Helen Hartley Jenkins (August 16, 1860 – April 24, 1934) was an American philanthropist who contributed toward creation of health institutions, expansion of universities and supporting social welfare activities.

==Biography==
Born on August 16, 1860, in New York, NY, Helen Hartley Jenkins was the daughter of Marcellus Hartley, the founder of Union Metallic Cartridge Company which was later merged with Remington Arms company, and his wife Frances Chester White. She attended private schools in New York.

She was engaged in charitable activities from childhood. Following her father's death in 1902, she inherited a large fortune. In 1903, she, with her nephew Marcellus Hartley Dodge, jointly gave Hartley Hall, a dormitory, to Columbia University. A few years later she anonymously donated $350,000 for the building of Philosophy Hall at Columbia. In memory of her daughter Helen who died in 1920, she gave the gates at the main entrance of Barnard College, her daughter's alma mater. She also endowed and equipped the Marcellus Hartley laboratory for research in electricity.

She was a principal donor of New York Polyclinic hospital.
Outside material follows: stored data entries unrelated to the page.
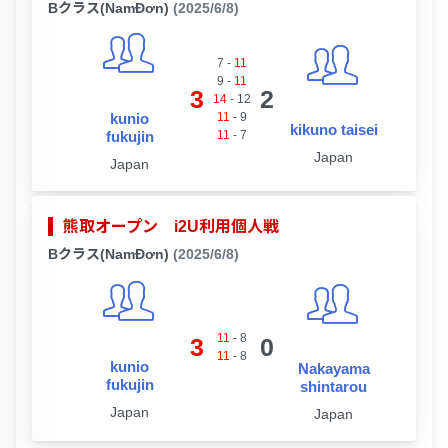
Bクラス(NamĐơn)
(2025/6/8)
7
-
11
9
-
11
3
2
14
-
12
kunio
11
-
9
kikuno taisei
fukujin
11
-
7
Japan
Japan
熊取オープン i2U利用個人戦
Bクラス(NamĐơn)
(2025/6/8)
11
-
8
3
0
11
-
8
kunio
Nakayama
fukujin
shintarou
Japan
Japan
She also endowed (1910 and 1921) Marcellus Hartley Chair of Materia Medica of New York University Medical School. Between 1907 and 1934, she served as trustee of Teachers College, Columbia University. She served as president of board of trustees of Hartley House from 1926 to 1934. To promote specialized nursing education and training, she donated $150,000 in 1910 and $200,000 later for creating a new nursing department at Teachers College, Columbia University.

In 1909 she established the Slavonic Immigrant Home in New York. She was a benefactor of the Tan Hus Bohemian Presbyterian Church in New York.

On June 30, 1892, she married George Walker Jenkins who was the president of American Deposit and Loan Company. They had two daughters.

In 1914, Professor Michael Pupin appointed Mrs. H.H. Jenkins and Helen Losanitch Frothingham honorary members of the Serbian National Defense Council

She died on April 24, 1934, in Morristown, New Jersey.